Segment Open
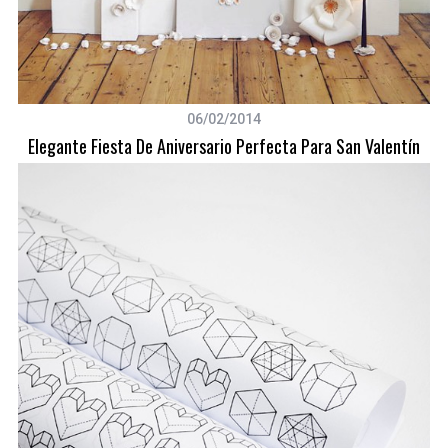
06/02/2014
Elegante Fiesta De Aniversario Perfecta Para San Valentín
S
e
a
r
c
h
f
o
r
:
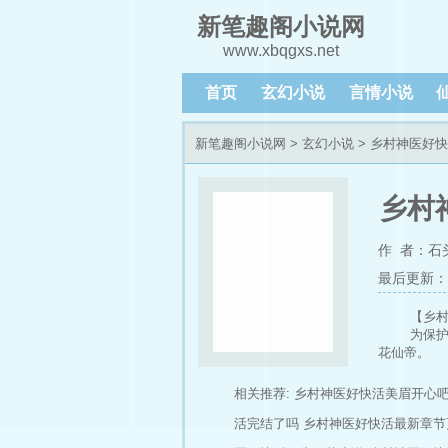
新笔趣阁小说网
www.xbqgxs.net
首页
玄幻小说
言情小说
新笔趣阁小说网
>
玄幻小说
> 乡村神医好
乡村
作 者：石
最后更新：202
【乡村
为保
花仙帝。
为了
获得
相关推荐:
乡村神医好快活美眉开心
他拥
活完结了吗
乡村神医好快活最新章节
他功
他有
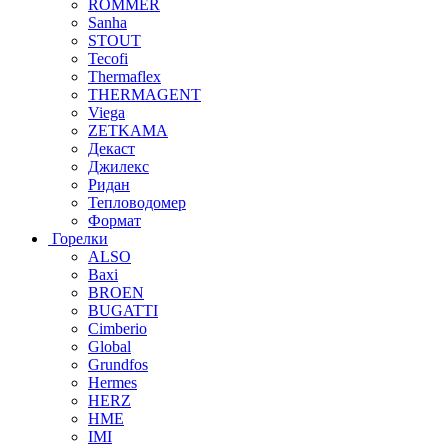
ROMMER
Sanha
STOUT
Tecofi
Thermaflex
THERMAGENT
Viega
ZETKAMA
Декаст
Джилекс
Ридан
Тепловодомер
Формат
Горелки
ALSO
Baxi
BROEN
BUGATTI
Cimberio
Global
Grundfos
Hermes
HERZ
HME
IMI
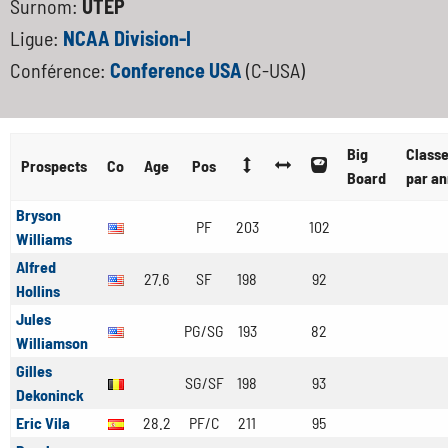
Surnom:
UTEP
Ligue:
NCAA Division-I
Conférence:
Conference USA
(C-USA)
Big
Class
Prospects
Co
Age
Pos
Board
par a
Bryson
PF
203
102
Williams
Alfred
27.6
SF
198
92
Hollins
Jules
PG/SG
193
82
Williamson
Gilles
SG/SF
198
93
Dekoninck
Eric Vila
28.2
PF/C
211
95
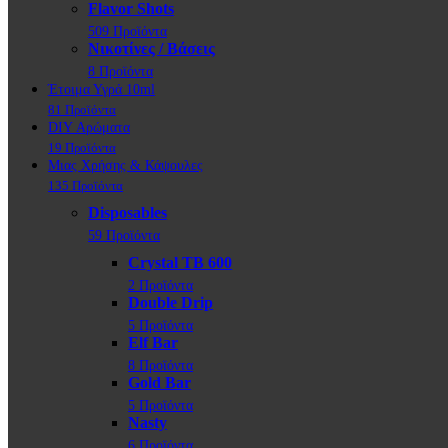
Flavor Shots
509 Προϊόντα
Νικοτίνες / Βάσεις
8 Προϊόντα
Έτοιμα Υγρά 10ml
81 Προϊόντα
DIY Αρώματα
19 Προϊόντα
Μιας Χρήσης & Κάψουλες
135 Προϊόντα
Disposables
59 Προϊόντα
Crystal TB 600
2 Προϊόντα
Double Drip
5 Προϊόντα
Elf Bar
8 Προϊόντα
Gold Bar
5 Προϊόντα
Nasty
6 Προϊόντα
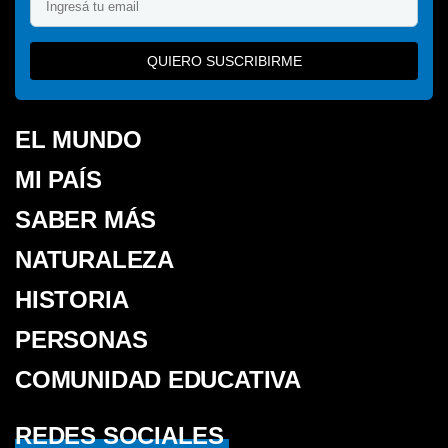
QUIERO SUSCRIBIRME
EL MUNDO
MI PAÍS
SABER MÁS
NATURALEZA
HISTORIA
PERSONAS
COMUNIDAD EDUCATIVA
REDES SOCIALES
Segment Closed
Segment Open
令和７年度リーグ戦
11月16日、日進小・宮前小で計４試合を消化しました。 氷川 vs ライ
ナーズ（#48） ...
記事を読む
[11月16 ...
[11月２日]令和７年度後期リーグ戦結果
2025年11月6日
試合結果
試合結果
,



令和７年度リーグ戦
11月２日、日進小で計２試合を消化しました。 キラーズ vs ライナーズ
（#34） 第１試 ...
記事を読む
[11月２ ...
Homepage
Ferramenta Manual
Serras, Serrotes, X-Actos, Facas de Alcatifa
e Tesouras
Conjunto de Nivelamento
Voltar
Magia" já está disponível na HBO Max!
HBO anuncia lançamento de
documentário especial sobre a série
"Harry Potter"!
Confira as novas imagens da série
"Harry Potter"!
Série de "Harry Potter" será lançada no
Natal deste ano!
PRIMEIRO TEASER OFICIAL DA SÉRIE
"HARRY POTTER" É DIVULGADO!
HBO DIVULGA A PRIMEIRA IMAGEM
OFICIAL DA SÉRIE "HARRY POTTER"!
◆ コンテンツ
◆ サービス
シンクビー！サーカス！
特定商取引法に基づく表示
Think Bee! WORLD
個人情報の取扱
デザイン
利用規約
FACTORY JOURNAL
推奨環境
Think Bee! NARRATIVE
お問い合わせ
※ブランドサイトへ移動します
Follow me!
Segment Closed
— EXERCISE PROMPT —
Above are some records. Output exactly the lines from the one that contains "Crystal TB 600" to the one that contains "REDES SOCIALES", keeping both, and omit the pictures.

— REPLY TO THE TASK —
Crystal TB 600
2 Προϊόντα
Double Drip
5 Προϊόντα
Elf Bar
8 Προϊόντα
Gold Bar
5 Προϊόντα
Nasty
6 Προϊόντα
QUIERO SUSCRIBIRME
EL MUNDO
MI PAÍS
SABER MÁS
NATURALEZA
HISTORIA
PERSONAS
COMUNIDAD EDUCATIVA
REDES SOCIALES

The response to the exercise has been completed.